Saved data entries:

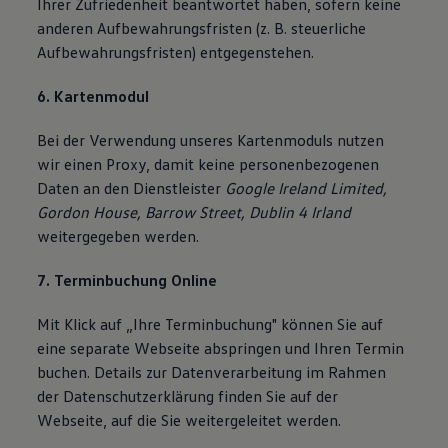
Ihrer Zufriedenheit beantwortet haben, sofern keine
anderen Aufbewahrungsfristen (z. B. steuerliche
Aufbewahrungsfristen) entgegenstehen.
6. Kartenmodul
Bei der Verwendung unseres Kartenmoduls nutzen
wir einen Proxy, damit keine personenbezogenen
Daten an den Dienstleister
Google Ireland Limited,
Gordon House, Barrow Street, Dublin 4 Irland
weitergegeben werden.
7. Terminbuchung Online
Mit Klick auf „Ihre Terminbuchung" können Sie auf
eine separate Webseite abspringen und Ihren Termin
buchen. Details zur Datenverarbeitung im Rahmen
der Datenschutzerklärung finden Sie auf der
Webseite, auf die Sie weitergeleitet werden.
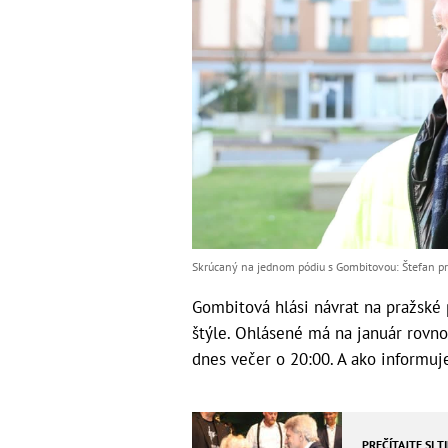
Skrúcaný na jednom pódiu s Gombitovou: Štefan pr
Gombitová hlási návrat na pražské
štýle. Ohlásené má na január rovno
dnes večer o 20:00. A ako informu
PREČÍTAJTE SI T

== What is expected ==
Extract every line above containing the word "Aufbewahrungsfristen".

== Result for this exercise ==
anderen Aufbewahrungsfristen (z. B. steuerliche
Aufbewahrungsfristen) entgegenstehen.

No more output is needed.